I believe the great challenges of our age are as big as those evils: poverty, the environment and a population getting older with fewer young people to support them.
It’s why I am a strong supporter of education especially early education before the age of three to give kids a hand up out of poverty.
It’s why I am strong supporter of renewable energy and opponent of desperate attempts to resuscitate failing coal mines.
And it’s why I am in favour of voluntary action with an enabling state that builds community capacity to sustain our standards of living.
I want to tell you some good news.
With the support of the Joseph Rowntree Reform Trust I have created a special project to support our campaign for Home Rule.
I have agreed with the Trust that this two-year project will develop plans to utilise the tax powers that we will secure in 2015 and through our Home Rule plans by 2020.
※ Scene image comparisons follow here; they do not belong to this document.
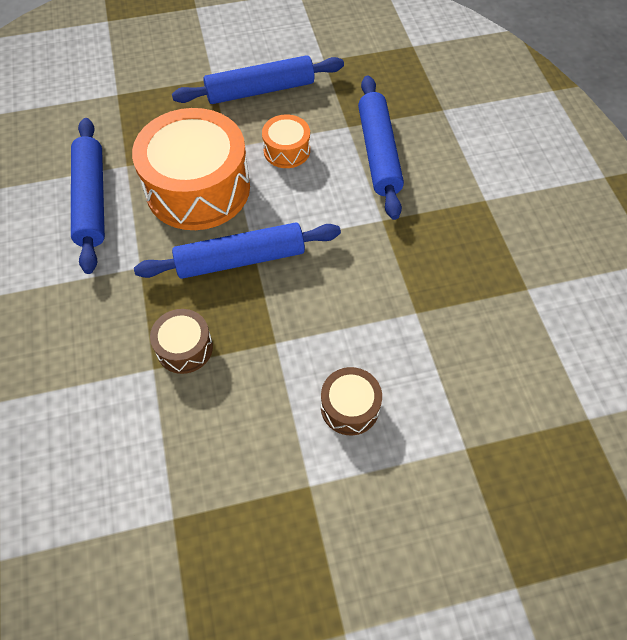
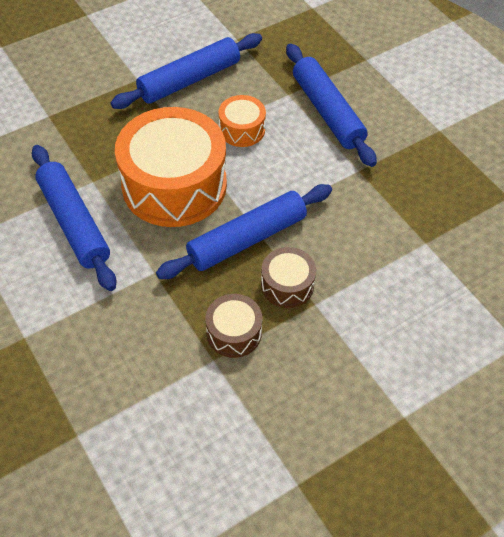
camera: 20 degrees left, 5 degrees down
brown drum [321,367,382,435] -> brown drum moved to [261,247,316,308]

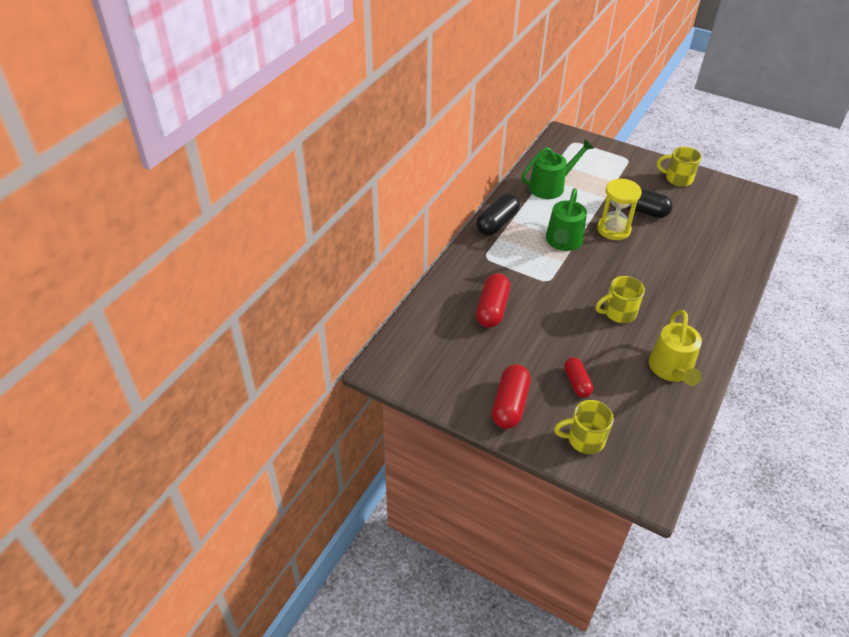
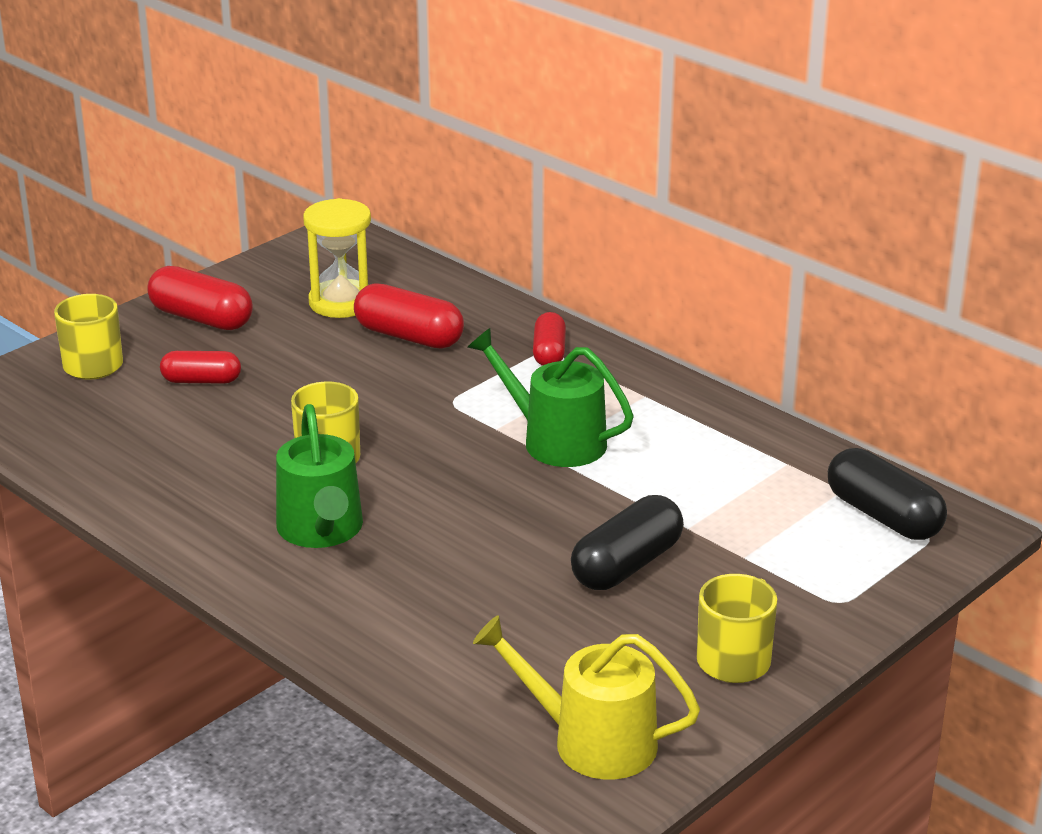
camera: 105 degrees right, 15 degrees down
black capsule [476,193,520,236] -> black capsule moved to [828,448,947,540]
green watering can [522,139,594,199] -> green watering can moved to [276,404,363,548]
yellow hourglass [597,179,642,240] -> yellow hourglass moved to [303,198,371,318]
yellow watering can [649,310,702,386] -> yellow watering can moved to [473,615,700,779]
none -> red capsule [533,312,566,366]

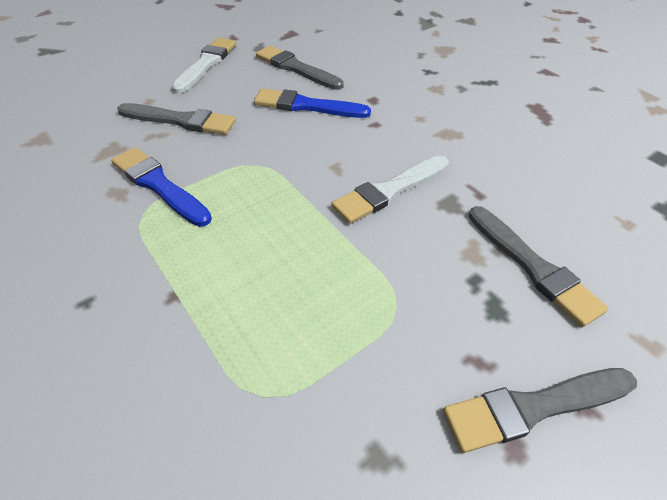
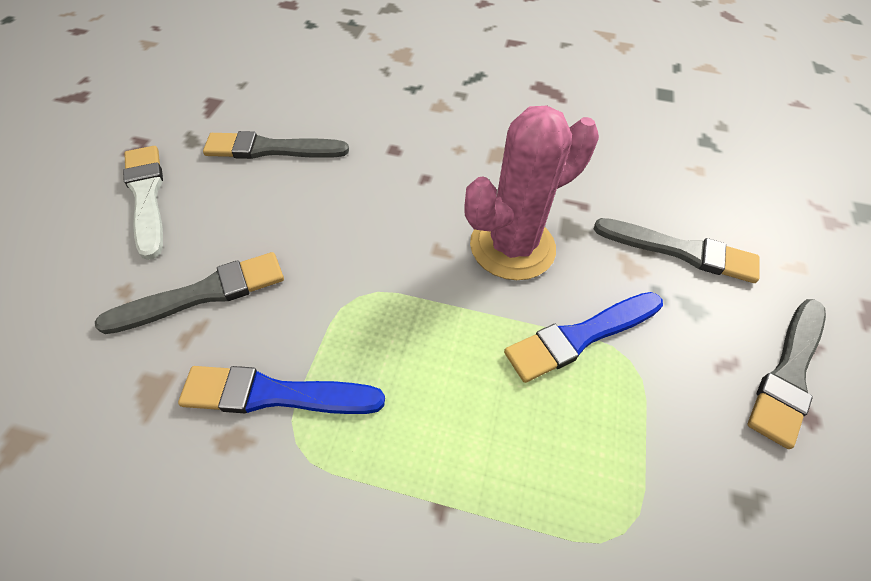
camera: 40 degrees left, 5 degrees up
blue brush [254,88,371,118] -> blue brush moved to [504,292,663,383]
white brush [331,156,449,224] -> pink cactus [465,106,599,280]

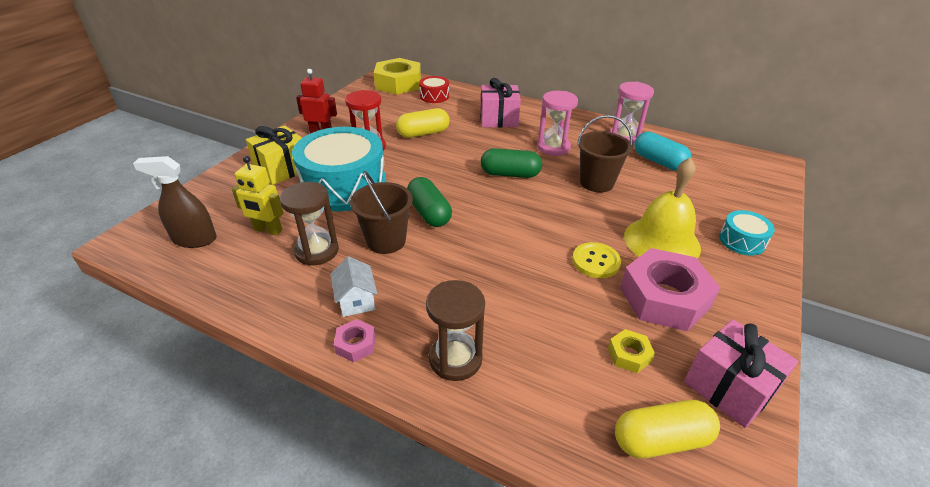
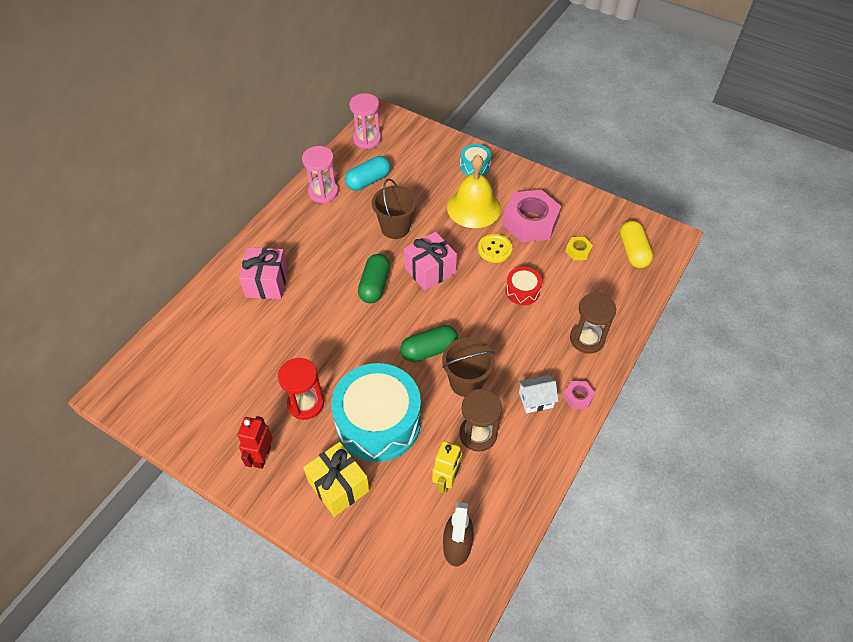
camera: 85 degrees left, 15 degrees up
yellow nut [374,58,421,95] -> none
yellow capsule [396,108,450,138] -> none
red drum [419,76,449,103] -> red drum moved to [505,267,542,305]
pink hourglass [537,91,578,156] -> pink hourglass moved to [349,93,381,149]
pink gift [684,319,798,428] -> pink gift moved to [404,231,457,291]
In that time we will be able to set out a strong vision of how Home Rule for Scotland – a Liberal Democrat idea – can tackle the challenges of our age and move Scotland to be a more socially just and sustainable place.
I want us to set the pace, develop the ideas and win the campaign for the new Scotland. Our country needs us to look to the long term – and that is what the Liberal Democrats will do.
I am sure when Gladstone addressed the crowds at the St. Andrews Hall he would be pleased the legacy of his Midlothian Campaign would endure to now. But he would be disappointed that we had not yet delivered that change. I am determined that we will not be the generation that lets him down.